= Peter Bussian =

American photographer and filmmaker

Peter Bussian is an American independent filmmaker, photographer and visual media consultant who is known mainly for his work with refugees and other international development issues.

Bussian has consulted on international development projects in developing, conflict and post conflict countries in the Middle East, South Asia, Africa and South America.

Bussian has received awards for his photographs from the International Photography Awards (Lucies) and Interaction.

He has written, produced, directed and/or photographed documentary films in Sudan, Iraq and Afghanistan on displaced persons, climate change and other topics for the United Nations and United States Agency for International Development.

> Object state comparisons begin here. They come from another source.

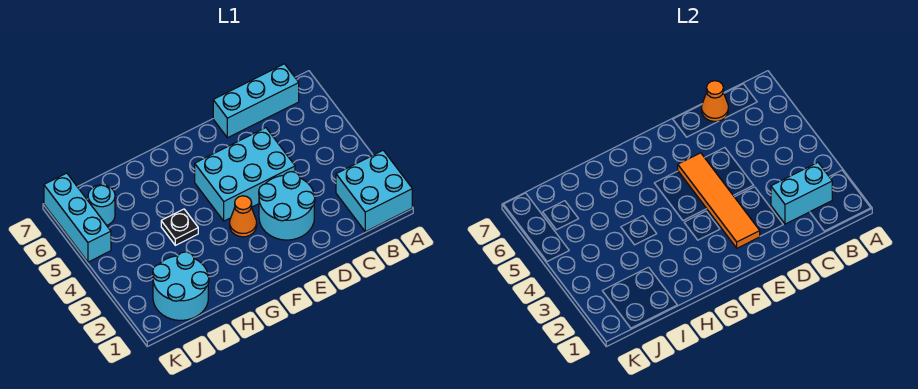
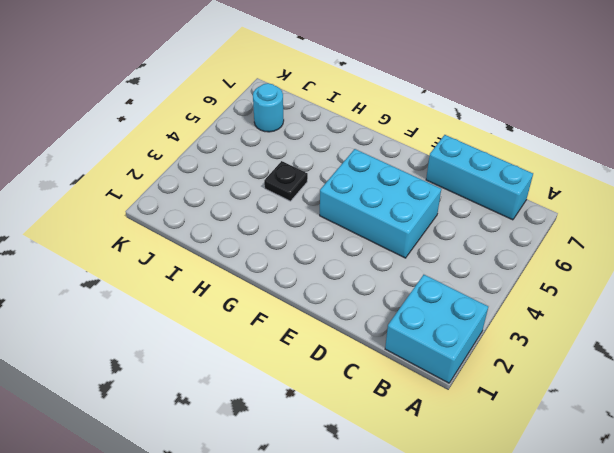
none -> cyan 2x2 round brick [259,172,315,240]
none -> orange 1x1 cone [230,196,257,237]
none -> cyan 2x2 round brick [153,252,209,320]

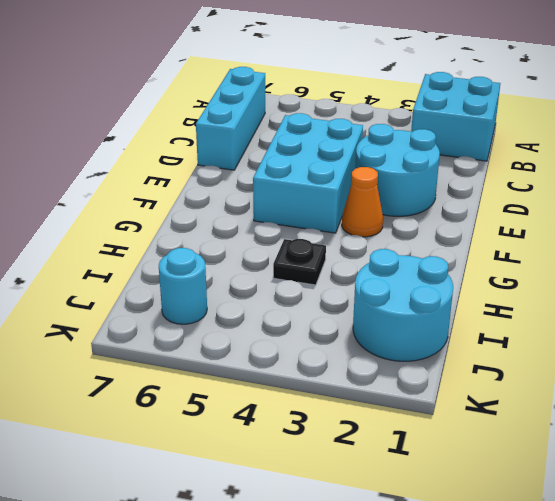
none -> cyan 1x3 brick [44,173,111,262]
none -> cyan 1x2 brick [771,163,832,224]
none -> orange 1x1 cone [702,81,728,121]

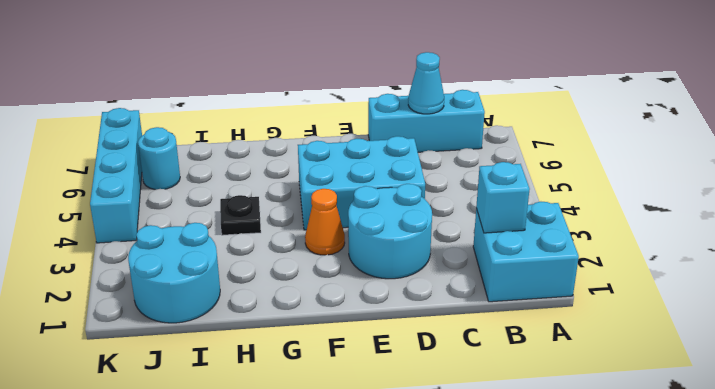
cyan 1x1 brick [476,162,530,233] -> cyan 1x2 brick [771,163,832,224]
cyan 1x1 cone [408,52,444,114] -> orange 1x1 cone [702,81,728,121]
cyan 1x4 brick [90,108,142,243] -> cyan 1x3 brick [44,173,111,262]
none -> orange 1x4 tile [678,153,760,248]

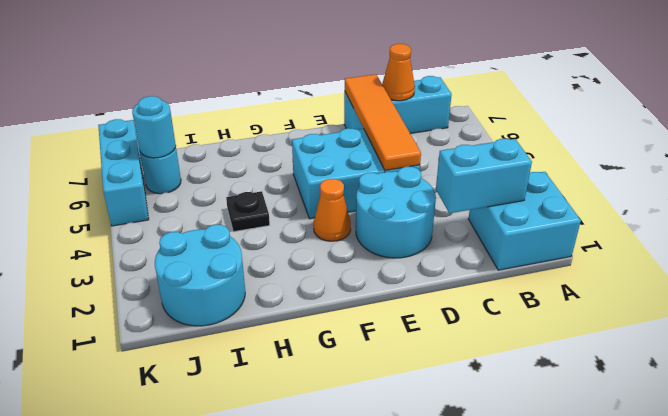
orange 1x4 tile [345,74,421,170] -> orange 1x4 tile moved to [678,153,760,248]
cyan 1x1 round brick [132,96,176,158] -> none

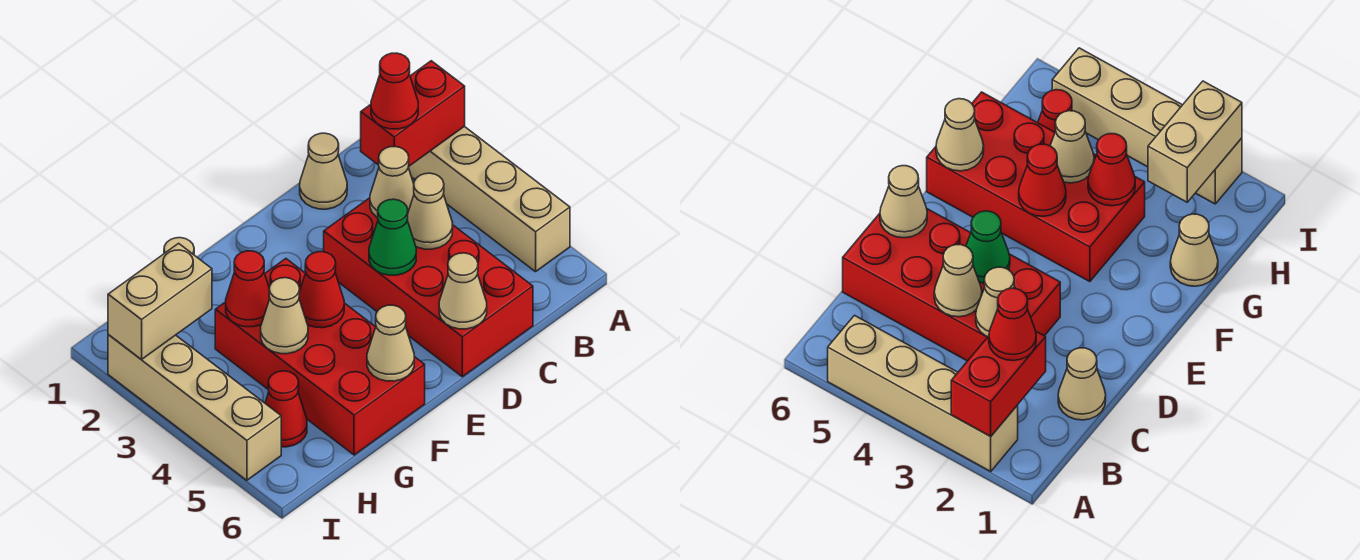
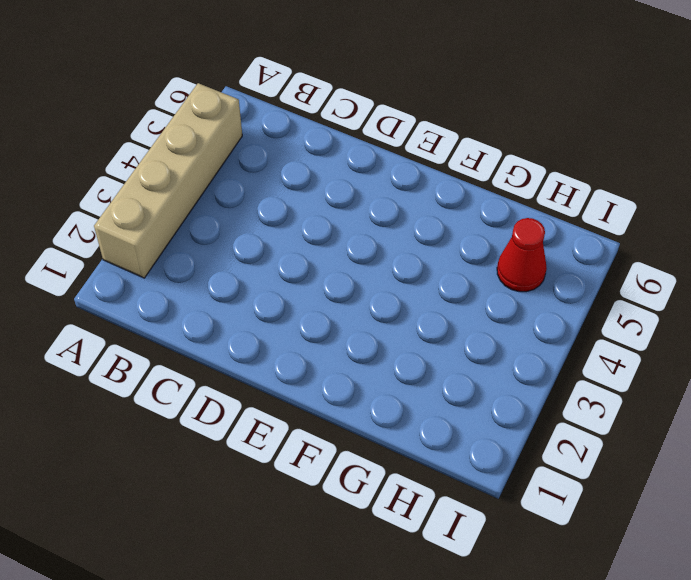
none -> tan 1x1 cone [300,133,347,209]
none -> red 2x4 brick [324,198,533,377]
none -> red 2x4 brick [215,259,425,455]

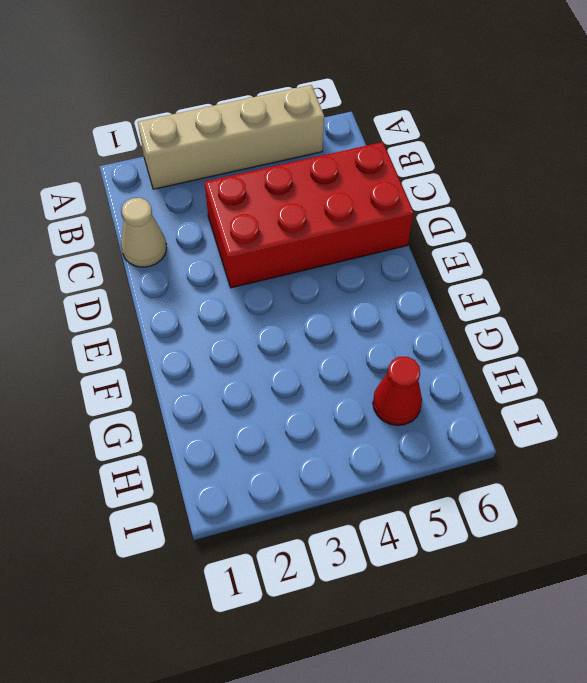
none -> red 2x4 brick [215,259,425,455]
none -> tan 1x1 cone [1170,214,1218,286]
none -> tan 1x4 brick [108,335,281,480]

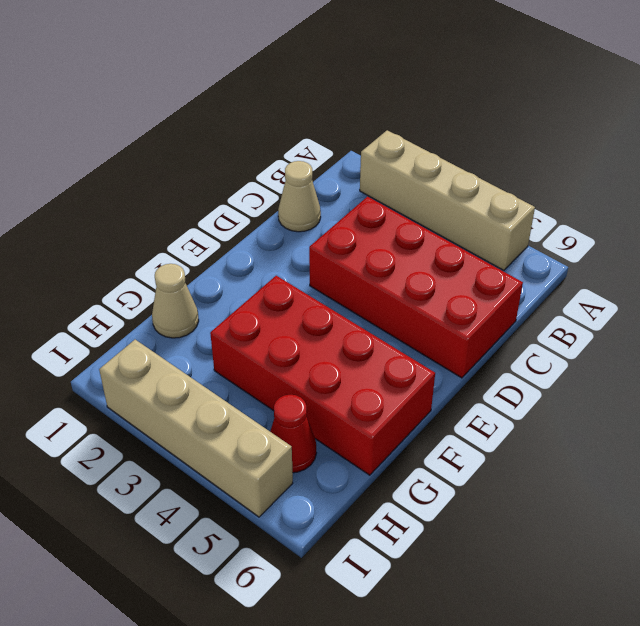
none -> red 1x2 brick [361,61,465,167]
none -> tan 1x1 cone [370,147,414,218]
none -> tan 1x1 cone [407,173,453,249]

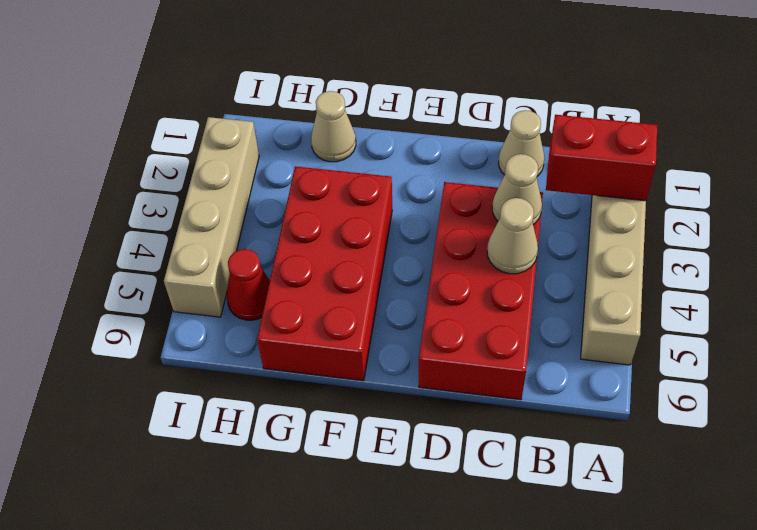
none -> green 1x1 cone [369,199,416,275]
none -> tan 1x1 cone [439,253,487,329]
none -> red 1x1 cone [299,252,344,328]

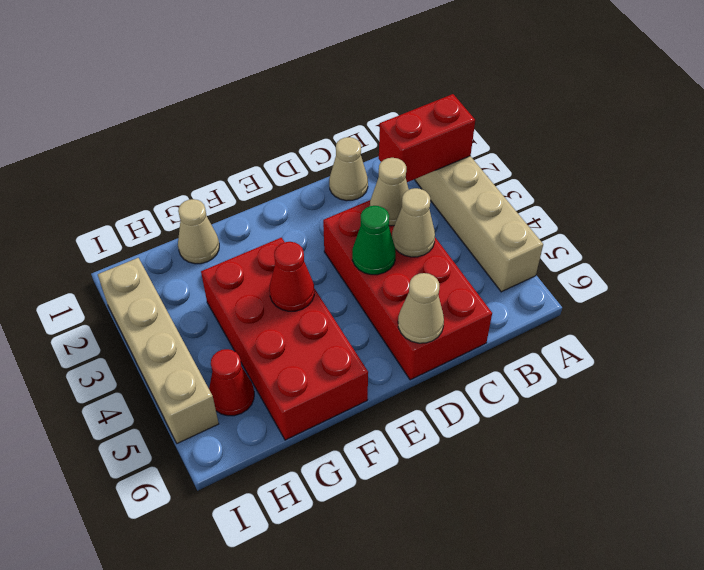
none -> tan 1x1 cone [367,305,414,381]
none -> red 1x1 cone [226,251,270,327]
none -> tan 1x1 cone [261,278,308,354]

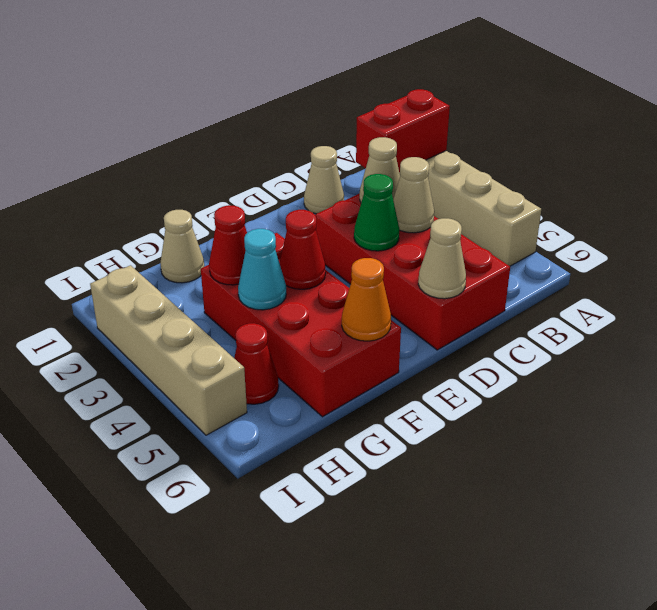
orange 1x1 cone [342,258,391,341] -> tan 1x1 cone [367,305,414,381]
cyan 1x1 cone [238,229,286,310] -> tan 1x1 cone [261,278,308,354]
none -> tan 1x2 brick [108,243,212,360]
none -> red 1x1 cone [371,53,418,129]

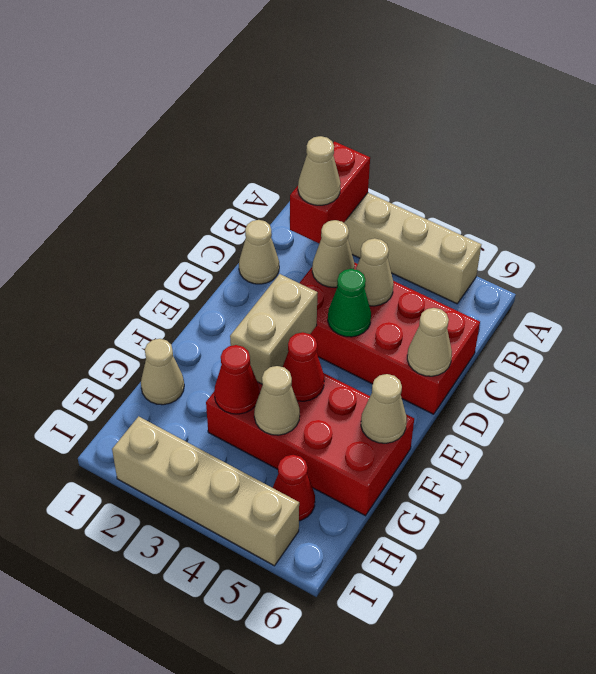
tan 1x1 cone [298,136,341,205] -> red 1x1 cone [371,53,418,129]
tan 1x2 brick [230,274,318,384] -> tan 1x2 brick moved to [108,243,212,360]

Bussian has held several photographic exhibitions, including "The Afghans: Pictures of Resilience 2001 – 2011", which was exhibited at Gallery 169 and Sharq Gallery, both in Los Angeles. The exhibit was also displayed at the Council on Foreign Relations in New York throughout 2012.

He is the author and photographer of the book "Passage to Afghanistan" (Skyhorse, 2016).

Bussian played the lead role in Afghan director Siddiq Barmak's film Opium War, which was Afghanistan's official submission to the 2009 Academy Awards and won several film festival awards, including the Golden Marc’Aurelio Critics’ Award for Best Film at the Rome Film Festival.

Bussian is developing several independent feature film projects, including Scarlet Poppy, an authentic love story set in Afghanistan. The project has been featured at the Busan International Film Festival, International Film Festival of India, the Independent Filmmaker Project "No Borders" and the Dubai International Film Festival

In 2020, Bussian released a book of portraits entitled "Trans New York: Photos and Stories of Transgender New Yorkers." The book was published by Apollo Publishers, with a foreword by transgender activist and author Abby Stein.

He graduated from Boulder High School. He received a bachelor of arts from the University of Colorado Boulder and studied film in the MFA program at Columbia University.

He lives in New York and has twin boys.